Techno-economic study of CO 2 capture from natural gas based hydrogen plants

Abstract

Canadian oil sands are considered to be the second largest oil reserves in the world. However, the upgrading of bitumen from oil sands to synthetic crude oil (SCO) requires nearly ten times more hydrogen (H 2) than conventional crude oils. The current H 2 demand for oil sands operations is met mostly by steam reforming of natural gas (SMR). The future expansion of oil sands operations is likely to quadruple the demand of H 2 for oil sand operations in the next decade. This paper presents modified process schemes that capture CO 2 at minimum energy penalty in modern SMR plants. The approach is to simulate a base case H 2 plant without CO 2 capture and then look for the best operating conditions that minimize the energy penalty associated with CO 2 capture while maximizing H 2 production. The two CO 2 capture schemes evaluated in this study include a membrane separation process and the monoethanolamine (MEA) absorption process. A low energy penalty is observed when there is lower CO 2 production and higher steam production.
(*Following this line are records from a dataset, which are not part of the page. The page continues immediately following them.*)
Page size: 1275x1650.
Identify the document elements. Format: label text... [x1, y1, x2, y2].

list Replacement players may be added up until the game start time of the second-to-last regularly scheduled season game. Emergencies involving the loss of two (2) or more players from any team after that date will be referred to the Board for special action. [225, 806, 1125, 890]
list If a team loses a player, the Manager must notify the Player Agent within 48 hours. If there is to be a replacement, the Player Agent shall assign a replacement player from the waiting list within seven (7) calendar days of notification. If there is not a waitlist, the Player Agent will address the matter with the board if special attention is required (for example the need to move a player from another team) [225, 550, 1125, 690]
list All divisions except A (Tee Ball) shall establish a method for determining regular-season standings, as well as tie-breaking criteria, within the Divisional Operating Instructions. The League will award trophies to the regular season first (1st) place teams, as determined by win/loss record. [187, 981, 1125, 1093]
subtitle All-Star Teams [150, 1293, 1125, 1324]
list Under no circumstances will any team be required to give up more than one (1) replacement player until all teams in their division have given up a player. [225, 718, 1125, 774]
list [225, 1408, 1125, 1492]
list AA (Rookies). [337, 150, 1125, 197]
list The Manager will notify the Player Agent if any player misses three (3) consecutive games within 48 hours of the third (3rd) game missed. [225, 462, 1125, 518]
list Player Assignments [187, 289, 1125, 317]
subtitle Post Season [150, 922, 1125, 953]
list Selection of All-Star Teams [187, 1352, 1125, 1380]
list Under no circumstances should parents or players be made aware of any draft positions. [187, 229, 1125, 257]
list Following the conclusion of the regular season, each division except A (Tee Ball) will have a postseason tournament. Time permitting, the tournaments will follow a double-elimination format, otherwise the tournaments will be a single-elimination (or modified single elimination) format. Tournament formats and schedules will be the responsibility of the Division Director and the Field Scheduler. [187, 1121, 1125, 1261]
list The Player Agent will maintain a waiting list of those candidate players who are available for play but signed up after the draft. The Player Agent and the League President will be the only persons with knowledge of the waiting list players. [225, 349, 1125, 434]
The process simulation results show that the H 2 plant with CO 2 capture has to be operated at lower steam to carbon ratio (S/C), higher inlet temperature of the SMR and lower inlet temperatures for the water gas-shift (WGS) converters to attain lowest energy penalty. Also it is observed that both CO 2 capture processes, the membrane process and the MEA absorption process, are comparable in terms of energy penalty and CO 2 avoided when both are operated at conditions where lowest energy penalty exists.